● PROBLEMS TO WORK ON
• a. According to the mailing-list post on trailing commas in PHP calls, which degenerate case does the proposed patch still disallow?
• b. List every argument passed to sprintf in the multi-line example in the mailing-list post on trailing commas in PHP calls.
• c. Continue the mailing-list post on trailing commas in PHP calls, starting after its last sentence.

● EXCERPT PROVIDED

[PHP-DEV] Modify language grammar to allow trailing commas in function/method calls

2008-07-21 Thread Evan Priestley
This was floated in 2003 but had weak advocation and didn't seem to  
come to a decisive resolution:


http://marc.info/?l=php-internalsm=106685833011253w=2

Basically, the proposal is to modify the grammar to allow trailing  
commas in function and method calls, so this becomes a parseable PHP  
construct:


f(1, 2, 3,);

This patch applies only to function and method calls; it does not  
apply to function or method definitions. It also does not allow the  
degenerative case of f(,).


The real value of relaxing this rule is in nontrivial cases that span  
across multiple lines:


sprintf(
'long example pattern with %d conversions: %s',
$several,
$conversions
);

This sort of construction makes the code more readable but also  
exposes you to trailing-comma errors. You can easily introduce an  
error either by removing the last parameter or by changing parameter  
order. At least in my experience, these are relatively common syntax  
errors, and ones that are easy to make when making edits that are  
apparently minor. In the above example, I can remove the %s  
conversion, remove the $conversions parameter, and inadvertently  
introduce a syntax error because I have neglected to remove the comma  
after $several. Similarly, I can change the parameter order by  
modifying the string and swapping $several for $conversions, but  
introduce a syntax error by neglecting to move the comma.

[Dataset items]
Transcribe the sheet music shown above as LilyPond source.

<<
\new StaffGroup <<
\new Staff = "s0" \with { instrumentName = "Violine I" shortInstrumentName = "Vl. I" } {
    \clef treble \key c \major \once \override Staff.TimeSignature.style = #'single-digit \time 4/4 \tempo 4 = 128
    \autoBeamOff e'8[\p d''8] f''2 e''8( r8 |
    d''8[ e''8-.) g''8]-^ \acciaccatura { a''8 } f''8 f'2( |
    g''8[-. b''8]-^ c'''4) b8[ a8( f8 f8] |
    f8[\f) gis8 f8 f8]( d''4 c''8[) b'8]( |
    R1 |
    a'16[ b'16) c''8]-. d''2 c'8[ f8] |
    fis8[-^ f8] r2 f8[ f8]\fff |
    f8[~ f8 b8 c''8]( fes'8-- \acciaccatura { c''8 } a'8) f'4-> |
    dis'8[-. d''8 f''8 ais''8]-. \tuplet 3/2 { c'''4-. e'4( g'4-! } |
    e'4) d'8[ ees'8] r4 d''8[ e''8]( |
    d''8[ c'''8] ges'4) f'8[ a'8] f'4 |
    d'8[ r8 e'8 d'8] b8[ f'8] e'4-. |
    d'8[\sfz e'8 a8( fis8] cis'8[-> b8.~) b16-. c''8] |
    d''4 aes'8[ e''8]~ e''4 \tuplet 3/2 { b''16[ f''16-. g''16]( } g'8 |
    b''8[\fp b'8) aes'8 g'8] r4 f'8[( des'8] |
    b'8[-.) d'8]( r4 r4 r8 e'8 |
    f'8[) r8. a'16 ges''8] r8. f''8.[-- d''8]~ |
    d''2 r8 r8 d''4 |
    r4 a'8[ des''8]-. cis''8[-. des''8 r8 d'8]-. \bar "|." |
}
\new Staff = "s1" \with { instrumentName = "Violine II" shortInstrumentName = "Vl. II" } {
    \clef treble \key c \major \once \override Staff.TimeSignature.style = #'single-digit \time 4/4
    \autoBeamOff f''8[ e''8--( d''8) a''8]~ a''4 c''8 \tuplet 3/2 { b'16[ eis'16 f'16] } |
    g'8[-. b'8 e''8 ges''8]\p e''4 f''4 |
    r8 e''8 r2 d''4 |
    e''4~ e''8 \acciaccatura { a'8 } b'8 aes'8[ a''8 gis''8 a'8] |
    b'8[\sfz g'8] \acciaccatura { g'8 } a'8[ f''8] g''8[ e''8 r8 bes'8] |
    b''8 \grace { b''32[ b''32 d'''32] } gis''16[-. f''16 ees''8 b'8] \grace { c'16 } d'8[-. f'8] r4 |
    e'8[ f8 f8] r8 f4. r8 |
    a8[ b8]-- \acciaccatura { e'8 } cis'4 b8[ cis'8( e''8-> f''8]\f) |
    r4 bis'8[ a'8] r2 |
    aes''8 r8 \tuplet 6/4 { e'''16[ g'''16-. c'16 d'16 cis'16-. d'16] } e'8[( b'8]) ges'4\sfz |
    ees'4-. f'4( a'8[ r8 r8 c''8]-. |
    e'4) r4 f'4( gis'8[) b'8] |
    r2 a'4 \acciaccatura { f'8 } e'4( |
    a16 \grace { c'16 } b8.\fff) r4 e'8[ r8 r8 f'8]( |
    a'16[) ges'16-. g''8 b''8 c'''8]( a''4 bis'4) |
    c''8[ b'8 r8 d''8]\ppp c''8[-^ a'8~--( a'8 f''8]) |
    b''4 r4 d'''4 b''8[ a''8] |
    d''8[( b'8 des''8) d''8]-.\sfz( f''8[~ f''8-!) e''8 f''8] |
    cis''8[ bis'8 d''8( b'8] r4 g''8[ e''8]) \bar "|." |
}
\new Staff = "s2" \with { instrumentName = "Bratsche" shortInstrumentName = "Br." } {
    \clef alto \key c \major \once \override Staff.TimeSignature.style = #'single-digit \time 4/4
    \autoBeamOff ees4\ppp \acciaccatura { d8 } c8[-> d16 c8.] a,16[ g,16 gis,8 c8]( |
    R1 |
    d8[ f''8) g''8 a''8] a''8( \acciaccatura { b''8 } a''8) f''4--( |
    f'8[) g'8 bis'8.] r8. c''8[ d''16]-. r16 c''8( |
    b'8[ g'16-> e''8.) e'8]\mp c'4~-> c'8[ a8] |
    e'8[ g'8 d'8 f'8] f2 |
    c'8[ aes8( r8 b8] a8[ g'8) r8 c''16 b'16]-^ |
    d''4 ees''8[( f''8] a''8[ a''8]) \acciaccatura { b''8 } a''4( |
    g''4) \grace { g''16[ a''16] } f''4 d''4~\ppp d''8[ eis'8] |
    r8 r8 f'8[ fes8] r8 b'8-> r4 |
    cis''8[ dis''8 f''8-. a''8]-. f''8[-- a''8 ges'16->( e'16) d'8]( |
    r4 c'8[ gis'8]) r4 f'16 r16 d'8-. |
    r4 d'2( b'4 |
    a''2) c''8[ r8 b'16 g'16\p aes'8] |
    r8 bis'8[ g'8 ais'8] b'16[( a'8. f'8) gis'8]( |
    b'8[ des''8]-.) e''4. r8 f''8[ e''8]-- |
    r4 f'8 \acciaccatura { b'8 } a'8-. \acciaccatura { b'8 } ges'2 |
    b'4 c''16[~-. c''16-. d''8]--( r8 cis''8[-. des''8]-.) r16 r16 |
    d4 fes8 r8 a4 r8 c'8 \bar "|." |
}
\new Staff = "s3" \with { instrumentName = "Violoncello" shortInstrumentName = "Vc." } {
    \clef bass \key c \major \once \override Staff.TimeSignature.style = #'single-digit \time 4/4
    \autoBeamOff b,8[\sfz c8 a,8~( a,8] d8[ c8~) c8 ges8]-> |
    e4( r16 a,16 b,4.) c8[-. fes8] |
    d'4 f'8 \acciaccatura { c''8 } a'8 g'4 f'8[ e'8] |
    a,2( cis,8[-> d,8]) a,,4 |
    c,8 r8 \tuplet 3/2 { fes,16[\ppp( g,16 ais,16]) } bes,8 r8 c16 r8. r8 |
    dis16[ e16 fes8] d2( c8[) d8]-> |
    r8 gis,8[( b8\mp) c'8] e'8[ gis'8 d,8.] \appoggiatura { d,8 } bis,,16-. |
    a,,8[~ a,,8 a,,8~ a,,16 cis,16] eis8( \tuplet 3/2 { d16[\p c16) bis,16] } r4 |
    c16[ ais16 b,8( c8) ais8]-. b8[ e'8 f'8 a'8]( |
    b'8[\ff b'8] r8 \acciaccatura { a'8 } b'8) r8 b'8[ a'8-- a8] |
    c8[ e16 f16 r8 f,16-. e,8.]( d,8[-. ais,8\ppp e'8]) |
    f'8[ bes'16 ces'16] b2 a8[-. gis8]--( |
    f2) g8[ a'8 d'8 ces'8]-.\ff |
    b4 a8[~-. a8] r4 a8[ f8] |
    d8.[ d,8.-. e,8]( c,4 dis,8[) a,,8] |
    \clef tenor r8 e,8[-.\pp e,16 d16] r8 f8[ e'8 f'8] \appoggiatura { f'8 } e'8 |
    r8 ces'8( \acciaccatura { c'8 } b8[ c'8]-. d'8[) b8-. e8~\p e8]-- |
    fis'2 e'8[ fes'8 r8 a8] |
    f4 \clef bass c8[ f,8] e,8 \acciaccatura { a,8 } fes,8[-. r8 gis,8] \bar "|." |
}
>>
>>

---

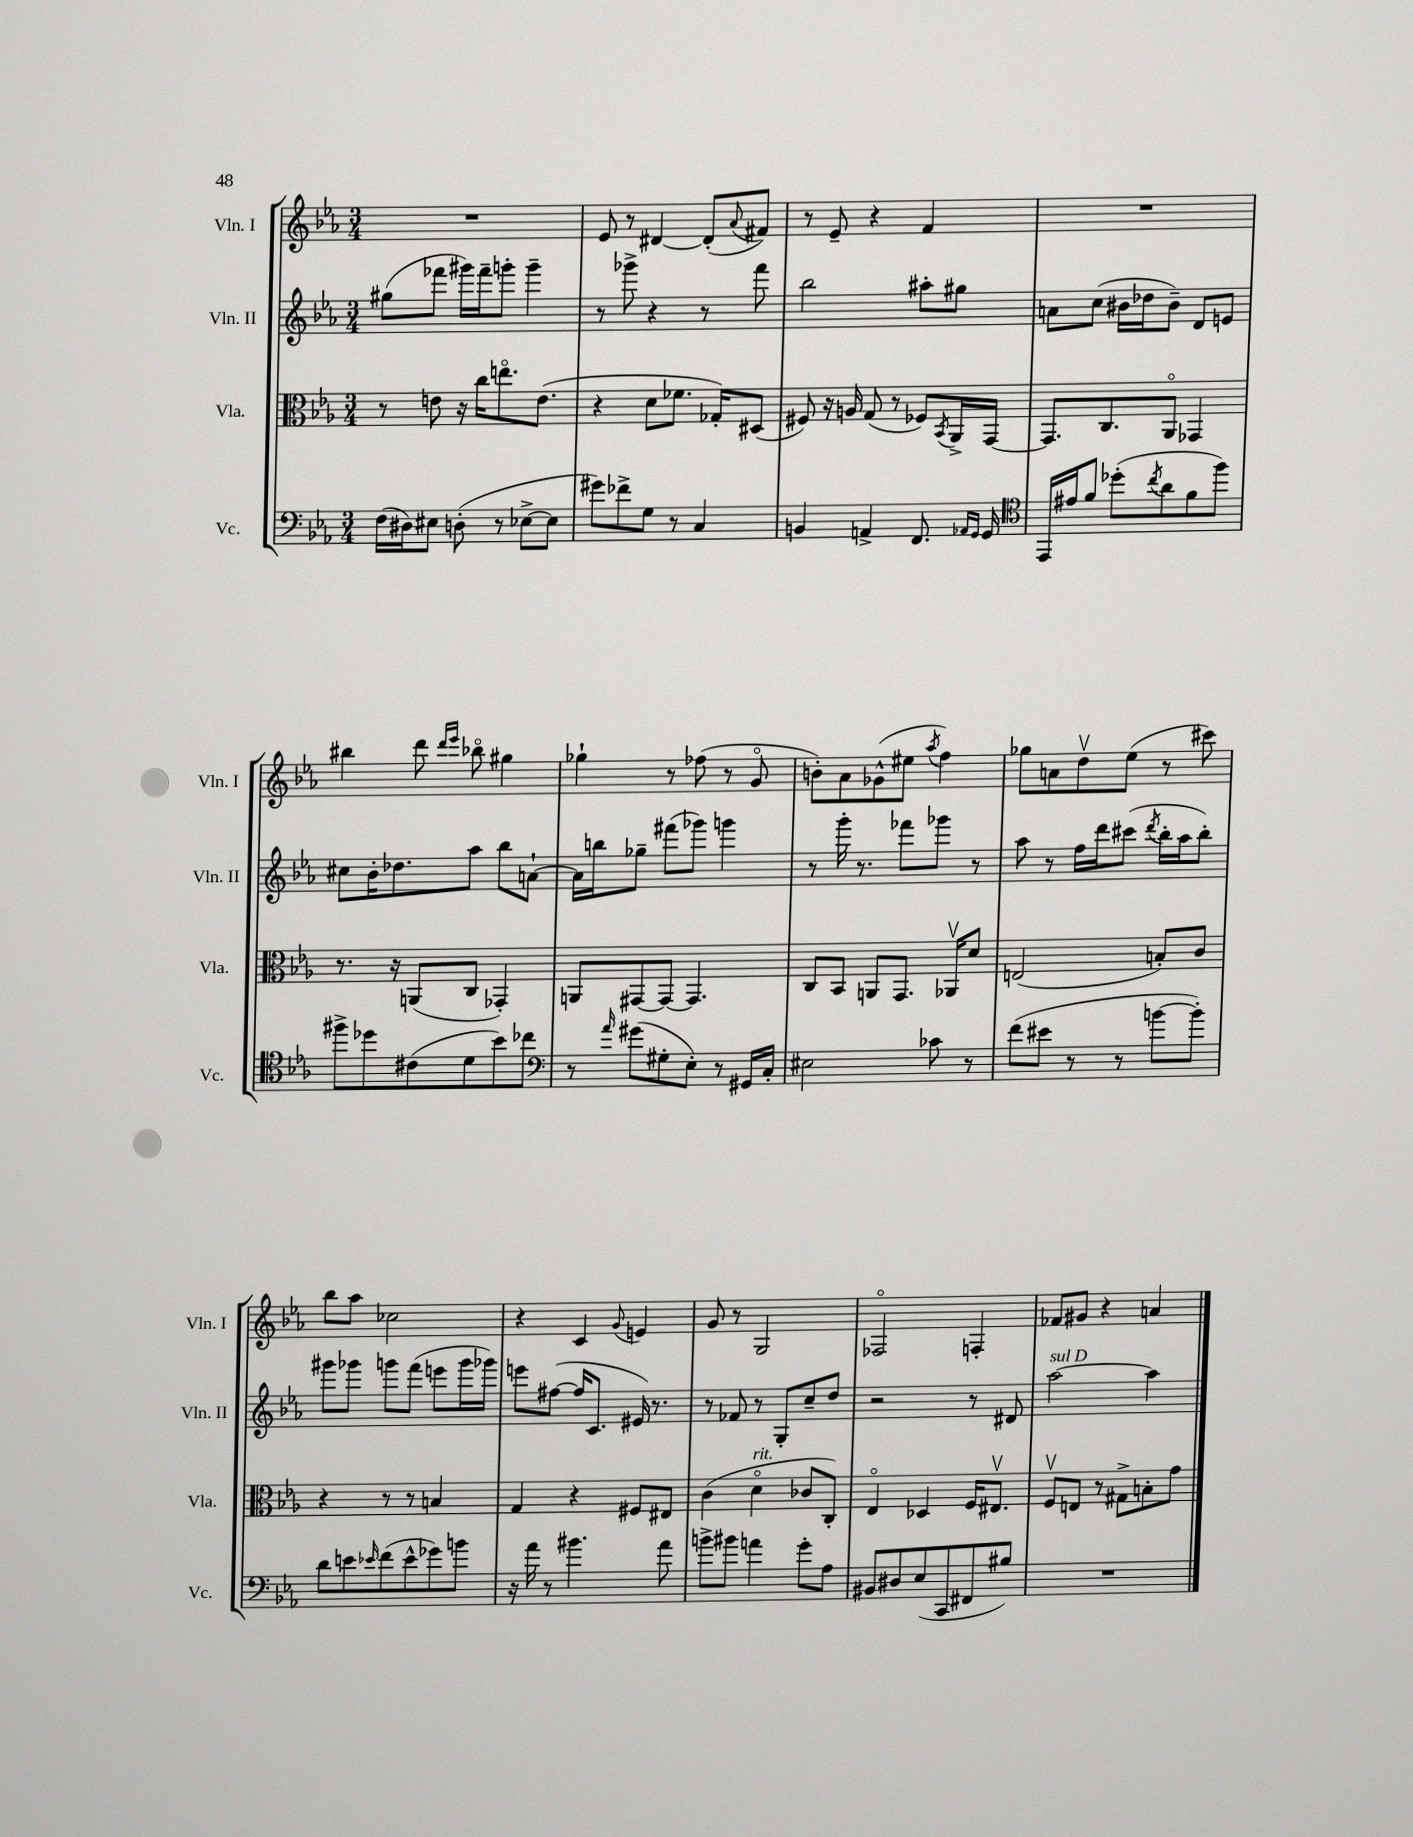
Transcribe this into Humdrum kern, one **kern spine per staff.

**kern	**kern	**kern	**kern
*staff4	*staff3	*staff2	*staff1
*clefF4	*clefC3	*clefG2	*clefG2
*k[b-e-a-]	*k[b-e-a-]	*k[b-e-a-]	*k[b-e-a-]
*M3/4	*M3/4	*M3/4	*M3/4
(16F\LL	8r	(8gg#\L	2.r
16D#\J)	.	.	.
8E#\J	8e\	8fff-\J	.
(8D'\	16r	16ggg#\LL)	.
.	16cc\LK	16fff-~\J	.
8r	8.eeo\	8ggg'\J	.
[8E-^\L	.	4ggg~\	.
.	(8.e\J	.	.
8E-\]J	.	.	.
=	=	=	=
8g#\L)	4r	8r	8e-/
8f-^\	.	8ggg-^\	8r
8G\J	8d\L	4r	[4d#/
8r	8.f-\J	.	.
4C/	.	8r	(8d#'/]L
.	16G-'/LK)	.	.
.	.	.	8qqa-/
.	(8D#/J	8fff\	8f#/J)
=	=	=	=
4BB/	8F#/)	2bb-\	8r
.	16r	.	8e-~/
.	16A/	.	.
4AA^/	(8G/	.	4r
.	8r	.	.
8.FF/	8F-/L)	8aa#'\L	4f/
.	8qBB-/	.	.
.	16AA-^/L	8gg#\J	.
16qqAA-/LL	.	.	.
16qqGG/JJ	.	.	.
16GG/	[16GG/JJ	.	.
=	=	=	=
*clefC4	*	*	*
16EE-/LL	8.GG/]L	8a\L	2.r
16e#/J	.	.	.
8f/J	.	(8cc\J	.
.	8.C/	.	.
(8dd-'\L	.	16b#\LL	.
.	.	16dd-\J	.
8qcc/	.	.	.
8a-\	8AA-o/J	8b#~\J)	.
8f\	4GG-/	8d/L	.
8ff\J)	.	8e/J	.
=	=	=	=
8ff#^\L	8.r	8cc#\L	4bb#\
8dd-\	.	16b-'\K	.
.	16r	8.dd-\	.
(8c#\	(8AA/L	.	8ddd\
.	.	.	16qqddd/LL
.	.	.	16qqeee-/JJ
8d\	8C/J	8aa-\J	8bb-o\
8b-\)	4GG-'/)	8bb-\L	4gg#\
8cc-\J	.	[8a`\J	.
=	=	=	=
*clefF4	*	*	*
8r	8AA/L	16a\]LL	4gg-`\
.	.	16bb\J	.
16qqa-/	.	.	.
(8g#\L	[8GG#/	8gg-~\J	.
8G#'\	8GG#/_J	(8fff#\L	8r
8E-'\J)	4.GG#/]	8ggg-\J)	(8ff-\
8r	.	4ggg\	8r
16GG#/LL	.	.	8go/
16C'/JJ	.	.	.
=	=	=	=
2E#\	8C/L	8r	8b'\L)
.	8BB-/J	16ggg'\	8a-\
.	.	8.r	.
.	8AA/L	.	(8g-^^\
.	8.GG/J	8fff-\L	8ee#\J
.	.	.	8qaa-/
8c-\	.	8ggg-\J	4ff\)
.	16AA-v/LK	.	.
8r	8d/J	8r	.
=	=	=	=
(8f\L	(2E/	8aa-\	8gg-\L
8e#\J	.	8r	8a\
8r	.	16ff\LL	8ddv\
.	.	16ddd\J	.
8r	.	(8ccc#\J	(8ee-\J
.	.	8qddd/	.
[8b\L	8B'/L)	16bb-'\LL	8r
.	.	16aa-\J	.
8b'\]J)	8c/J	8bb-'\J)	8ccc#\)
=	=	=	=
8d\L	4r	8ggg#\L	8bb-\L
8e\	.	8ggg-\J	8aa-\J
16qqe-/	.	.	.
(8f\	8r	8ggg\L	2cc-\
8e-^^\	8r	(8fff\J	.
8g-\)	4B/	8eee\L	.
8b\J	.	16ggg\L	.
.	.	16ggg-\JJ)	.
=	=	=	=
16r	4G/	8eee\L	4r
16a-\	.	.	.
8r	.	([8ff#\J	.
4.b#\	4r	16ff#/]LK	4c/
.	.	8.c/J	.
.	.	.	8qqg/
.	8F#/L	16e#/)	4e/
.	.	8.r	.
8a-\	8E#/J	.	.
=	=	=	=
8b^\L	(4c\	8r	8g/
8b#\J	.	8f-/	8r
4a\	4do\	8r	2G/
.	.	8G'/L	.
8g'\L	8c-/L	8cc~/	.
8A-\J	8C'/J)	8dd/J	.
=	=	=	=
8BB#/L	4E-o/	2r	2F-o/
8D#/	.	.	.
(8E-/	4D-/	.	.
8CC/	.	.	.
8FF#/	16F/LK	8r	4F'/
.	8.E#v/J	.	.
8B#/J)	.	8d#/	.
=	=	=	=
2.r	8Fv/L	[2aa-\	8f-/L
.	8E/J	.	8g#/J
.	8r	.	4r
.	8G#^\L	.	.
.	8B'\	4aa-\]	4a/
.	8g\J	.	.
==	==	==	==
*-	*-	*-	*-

● IN RESPONSE
• a. The patch does not allow f(,).

• b.
- 'long example pattern with %d conversions: %s'
- $several
- $conversions

• c.
In the current grammar, if a function or method call has been written  
with parameters broken across multiple lines, adding or removing a  
trailing parameter means you need to modify two lines of code instead  
of one. This muddies and reduces the value of blame features in  
revision control. It also makes diffs slightly larger and noisier,  
which can make code reviews take a little longer since you have to  
scan the line and make sure the only change is to the trailing comma.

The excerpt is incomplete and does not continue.